[Stored data entries]
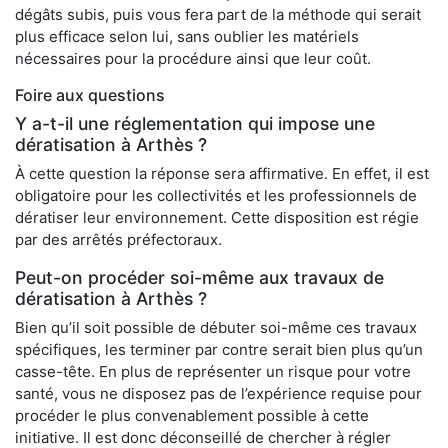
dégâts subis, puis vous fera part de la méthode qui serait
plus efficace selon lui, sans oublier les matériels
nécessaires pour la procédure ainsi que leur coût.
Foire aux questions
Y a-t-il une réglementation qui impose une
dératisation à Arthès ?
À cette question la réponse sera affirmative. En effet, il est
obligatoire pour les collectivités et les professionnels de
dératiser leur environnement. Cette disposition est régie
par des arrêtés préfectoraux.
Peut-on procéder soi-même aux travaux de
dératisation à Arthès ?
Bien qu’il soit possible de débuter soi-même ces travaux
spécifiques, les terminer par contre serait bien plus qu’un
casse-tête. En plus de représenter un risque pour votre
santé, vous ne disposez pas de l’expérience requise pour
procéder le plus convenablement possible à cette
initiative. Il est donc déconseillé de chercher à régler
...
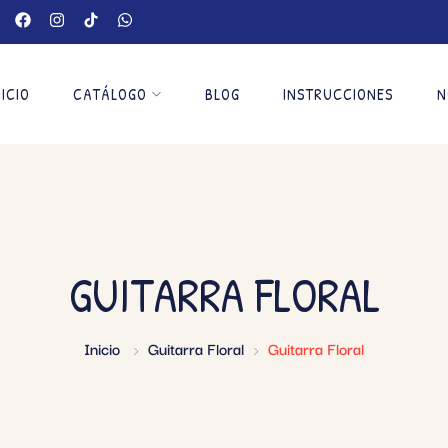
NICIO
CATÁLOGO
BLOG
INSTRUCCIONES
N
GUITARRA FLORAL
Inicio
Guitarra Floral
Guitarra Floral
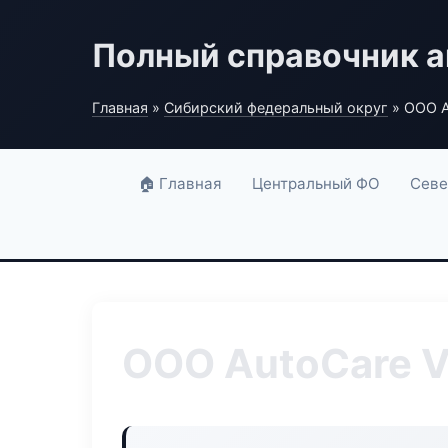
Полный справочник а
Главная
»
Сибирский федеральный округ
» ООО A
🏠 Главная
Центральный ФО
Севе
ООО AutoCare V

• _Exercise details_:
Each line above that has the word "même" should be copied.

• _Answer section_:
Peut-on procéder soi-même aux travaux de
Bien qu’il soit possible de débuter soi-même ces travaux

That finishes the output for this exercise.